What the hell is happening to me?

——————————

"Hey, brat!" My mother yelled happily into the phone. As soon as Midoriya dropped me off at my apartment. I knew I had to call her. As much as I hate talking about how I feel, she can help me.

"Hey," I frowned. I feel bad for only calling her because I need something. I need to see her and dad soon. "I have a question."

She chuckled before responding. "Go ahead," she said.

"How do you know when you're falling for someone?" I asked quietly. She went silent. I've never asked her anything like this or talked about my love life. Well, rather the lack of my love life.

"Tell me how you're feeling." This is embarrassing.

"He's always on my damn mind. When I'm around him, I feel different. Like I'm lighter, I guess..." It's hard to describe how I'm feeling when I still don't understand how I'm feeling. "I don't feel like I hate the world, and I feel like I suddenly have more purpose than just working." She doesn't need to know that my heart races when his emerald eyes lock on mine. She doesn't need to know the desire I have to hold him every time I see him. That's for only me to know.

"I've never heard you talk like this," she chuckled. "Katsuki, you don't need to ask me how to know when you're falling for someone because you've already fallen for him... haven't you?"

"I don't know what to do." I switched the phone to my other ear and laid back on my bed.

"I know it sounds terrifying to let someone in, especially since you never have.
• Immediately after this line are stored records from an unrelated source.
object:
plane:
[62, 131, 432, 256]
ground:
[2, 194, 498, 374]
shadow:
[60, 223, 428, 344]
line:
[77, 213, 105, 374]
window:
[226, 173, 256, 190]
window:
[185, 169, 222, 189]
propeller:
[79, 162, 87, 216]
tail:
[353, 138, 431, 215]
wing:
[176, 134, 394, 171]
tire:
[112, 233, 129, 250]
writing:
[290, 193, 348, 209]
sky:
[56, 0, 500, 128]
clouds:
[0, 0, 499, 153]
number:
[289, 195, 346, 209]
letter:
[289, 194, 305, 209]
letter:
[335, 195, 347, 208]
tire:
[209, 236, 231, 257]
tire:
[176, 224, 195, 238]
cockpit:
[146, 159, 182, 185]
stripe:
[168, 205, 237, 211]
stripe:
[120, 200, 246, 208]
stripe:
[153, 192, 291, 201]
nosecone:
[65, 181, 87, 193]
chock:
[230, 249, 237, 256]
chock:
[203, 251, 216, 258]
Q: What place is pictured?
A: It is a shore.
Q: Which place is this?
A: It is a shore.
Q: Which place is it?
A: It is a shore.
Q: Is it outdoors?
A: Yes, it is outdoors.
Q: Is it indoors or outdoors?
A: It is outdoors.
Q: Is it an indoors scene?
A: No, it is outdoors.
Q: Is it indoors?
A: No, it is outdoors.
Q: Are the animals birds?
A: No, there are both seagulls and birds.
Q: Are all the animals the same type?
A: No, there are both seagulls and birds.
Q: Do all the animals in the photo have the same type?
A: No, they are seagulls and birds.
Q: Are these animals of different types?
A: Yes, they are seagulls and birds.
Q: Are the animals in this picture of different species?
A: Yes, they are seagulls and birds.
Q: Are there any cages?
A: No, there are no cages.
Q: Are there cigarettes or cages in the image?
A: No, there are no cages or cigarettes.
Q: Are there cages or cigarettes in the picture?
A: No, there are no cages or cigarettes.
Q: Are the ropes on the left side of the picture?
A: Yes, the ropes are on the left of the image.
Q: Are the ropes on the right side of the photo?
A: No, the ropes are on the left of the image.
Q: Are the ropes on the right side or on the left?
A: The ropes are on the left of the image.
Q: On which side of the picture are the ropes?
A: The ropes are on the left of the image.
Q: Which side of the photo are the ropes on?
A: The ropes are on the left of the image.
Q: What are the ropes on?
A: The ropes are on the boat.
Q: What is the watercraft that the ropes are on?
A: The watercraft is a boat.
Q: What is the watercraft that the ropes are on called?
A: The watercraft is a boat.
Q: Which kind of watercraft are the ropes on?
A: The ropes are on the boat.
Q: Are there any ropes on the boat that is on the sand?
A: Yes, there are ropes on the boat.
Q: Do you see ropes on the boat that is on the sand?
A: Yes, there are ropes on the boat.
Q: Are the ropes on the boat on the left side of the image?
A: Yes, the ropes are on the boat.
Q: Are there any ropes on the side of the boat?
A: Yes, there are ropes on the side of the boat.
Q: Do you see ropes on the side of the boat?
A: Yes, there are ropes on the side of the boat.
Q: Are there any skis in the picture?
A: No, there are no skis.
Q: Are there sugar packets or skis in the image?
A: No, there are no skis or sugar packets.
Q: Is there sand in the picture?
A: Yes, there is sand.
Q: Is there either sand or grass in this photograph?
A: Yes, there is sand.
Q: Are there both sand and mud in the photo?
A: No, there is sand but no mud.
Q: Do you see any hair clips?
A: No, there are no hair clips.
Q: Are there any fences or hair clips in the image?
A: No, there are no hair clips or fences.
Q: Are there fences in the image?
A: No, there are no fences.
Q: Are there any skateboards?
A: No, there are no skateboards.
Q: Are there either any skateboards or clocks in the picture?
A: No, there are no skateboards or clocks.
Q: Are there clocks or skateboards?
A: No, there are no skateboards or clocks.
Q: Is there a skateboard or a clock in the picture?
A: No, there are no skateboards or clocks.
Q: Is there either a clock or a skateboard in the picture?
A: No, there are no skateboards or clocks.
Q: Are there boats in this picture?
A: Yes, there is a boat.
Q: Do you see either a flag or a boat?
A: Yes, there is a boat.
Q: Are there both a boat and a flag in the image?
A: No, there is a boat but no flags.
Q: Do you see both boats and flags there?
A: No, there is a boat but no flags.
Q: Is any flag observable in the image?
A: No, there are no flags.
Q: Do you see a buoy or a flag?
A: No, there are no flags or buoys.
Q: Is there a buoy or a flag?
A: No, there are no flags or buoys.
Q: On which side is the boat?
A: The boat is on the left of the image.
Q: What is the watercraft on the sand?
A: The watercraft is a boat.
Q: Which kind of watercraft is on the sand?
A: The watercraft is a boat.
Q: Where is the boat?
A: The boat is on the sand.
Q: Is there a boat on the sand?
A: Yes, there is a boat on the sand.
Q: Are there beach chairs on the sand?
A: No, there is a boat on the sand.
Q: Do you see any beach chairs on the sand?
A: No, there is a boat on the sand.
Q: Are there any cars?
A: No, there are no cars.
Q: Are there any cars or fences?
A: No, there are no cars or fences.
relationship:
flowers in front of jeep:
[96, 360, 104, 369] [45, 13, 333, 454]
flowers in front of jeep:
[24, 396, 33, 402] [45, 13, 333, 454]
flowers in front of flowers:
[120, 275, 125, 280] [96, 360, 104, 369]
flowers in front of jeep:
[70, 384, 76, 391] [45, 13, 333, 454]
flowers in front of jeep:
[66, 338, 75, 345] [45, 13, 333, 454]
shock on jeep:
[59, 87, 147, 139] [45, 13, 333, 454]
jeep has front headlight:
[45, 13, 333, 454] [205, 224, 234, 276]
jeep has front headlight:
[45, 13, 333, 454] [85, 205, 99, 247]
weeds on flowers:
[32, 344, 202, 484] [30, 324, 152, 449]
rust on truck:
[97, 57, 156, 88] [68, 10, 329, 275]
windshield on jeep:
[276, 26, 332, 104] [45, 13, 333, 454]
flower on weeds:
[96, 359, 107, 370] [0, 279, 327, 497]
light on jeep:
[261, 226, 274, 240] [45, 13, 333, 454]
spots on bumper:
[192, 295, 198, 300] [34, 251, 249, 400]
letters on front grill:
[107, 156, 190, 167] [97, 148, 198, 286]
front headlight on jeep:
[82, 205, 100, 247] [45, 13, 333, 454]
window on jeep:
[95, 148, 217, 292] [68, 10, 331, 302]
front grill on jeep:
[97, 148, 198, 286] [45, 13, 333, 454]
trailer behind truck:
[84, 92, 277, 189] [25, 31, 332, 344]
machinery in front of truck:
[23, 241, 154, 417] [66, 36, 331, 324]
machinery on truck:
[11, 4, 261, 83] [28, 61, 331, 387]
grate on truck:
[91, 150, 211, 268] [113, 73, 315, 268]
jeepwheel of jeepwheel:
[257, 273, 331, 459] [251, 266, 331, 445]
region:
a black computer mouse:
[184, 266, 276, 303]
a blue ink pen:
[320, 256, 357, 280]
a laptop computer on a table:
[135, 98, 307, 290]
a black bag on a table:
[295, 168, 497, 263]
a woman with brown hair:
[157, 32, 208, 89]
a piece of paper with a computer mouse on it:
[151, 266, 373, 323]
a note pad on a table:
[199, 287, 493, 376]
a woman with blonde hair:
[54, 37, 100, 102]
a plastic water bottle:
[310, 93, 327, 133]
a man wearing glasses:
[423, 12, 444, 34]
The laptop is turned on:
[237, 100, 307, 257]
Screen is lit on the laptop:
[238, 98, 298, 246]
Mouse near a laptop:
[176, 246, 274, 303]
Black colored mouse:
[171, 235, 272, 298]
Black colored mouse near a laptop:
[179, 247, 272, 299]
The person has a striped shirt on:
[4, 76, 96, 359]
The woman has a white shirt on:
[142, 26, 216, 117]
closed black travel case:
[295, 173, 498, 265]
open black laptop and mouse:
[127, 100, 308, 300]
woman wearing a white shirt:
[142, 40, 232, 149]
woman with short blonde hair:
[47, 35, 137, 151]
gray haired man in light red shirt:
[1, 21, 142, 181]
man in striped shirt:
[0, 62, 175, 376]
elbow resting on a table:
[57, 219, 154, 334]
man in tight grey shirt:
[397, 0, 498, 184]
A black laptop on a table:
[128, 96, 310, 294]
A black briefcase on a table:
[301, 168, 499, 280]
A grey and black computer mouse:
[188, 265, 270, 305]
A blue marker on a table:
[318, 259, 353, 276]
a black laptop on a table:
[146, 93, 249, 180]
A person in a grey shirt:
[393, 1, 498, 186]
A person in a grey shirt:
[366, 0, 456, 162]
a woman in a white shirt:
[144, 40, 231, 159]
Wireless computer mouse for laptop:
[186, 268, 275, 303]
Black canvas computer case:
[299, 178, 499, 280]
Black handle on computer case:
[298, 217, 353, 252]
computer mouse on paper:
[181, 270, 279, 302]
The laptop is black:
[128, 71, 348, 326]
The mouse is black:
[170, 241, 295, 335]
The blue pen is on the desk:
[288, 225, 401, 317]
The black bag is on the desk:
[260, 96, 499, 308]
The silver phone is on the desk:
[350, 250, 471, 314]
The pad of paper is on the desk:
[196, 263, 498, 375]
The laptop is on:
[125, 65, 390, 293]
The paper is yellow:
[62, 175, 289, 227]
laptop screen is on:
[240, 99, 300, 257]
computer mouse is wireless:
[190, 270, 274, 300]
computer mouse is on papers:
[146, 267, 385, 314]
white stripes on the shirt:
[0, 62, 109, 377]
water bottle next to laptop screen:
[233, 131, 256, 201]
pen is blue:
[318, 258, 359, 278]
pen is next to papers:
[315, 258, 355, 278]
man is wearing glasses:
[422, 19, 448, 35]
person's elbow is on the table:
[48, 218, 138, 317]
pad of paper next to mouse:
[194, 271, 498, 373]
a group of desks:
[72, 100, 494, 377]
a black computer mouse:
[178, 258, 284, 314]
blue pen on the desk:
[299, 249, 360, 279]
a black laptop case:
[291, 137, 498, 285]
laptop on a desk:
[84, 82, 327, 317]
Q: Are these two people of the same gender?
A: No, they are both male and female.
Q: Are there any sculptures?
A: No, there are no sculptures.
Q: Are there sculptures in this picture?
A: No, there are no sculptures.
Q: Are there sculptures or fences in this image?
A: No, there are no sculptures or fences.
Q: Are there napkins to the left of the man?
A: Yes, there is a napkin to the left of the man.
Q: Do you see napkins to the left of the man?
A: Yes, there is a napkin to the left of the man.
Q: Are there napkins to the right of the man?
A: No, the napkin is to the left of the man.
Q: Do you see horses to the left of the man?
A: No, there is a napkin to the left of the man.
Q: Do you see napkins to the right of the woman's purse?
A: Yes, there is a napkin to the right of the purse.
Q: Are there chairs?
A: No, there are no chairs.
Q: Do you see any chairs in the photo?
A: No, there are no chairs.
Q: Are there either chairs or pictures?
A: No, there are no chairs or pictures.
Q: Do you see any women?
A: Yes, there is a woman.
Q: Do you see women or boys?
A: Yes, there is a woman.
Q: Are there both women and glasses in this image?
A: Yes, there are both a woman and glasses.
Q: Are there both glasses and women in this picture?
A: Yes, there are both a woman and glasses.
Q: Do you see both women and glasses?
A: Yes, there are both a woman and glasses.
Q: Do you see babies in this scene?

But there's nothing wrong with falling for someone. I get that it can be overwhelming, but it's so special to find someone that makes you feel like that." When I didn't say anything in response, she continued. "As terrifying as it may feel, love is worth it. Without love, you don't have much else. All the money in the world, the biggest home, and the best job don't matter if you don't have anyone to share it with."

"What if I get hurt?" For the first time since I was a kid, I was scared. Scared of officially falling. Scared of him not returning the feelings after we were done with cold cases. I'm most terrified that I will give him every part of me, and he will take it and run.

"Then you get hurt. There's no preventing it if things don't work out, but you'll regret it for the rest of your life if you don't at least try." I know he likes me now, but I don't know if he likes me as much as I like him. I also don't know if he's still going to want me in eleven months.

The only thing that I do know is that I want him. His stuttering when he's nervous, his emerald green eyes that grow wider whenever they lock with mine, the freckles that scatter across his skin, and his horrible bedhead. I want all of it.

"Thanks, hag."

"So, when are you going to come to see us?" I laughed, feeling better now that I had talked to my mom.

We spent the next half hour talking before I decided to hang up. The entire time we were on the phone, I couldn't get Midoriya out of my damn mind.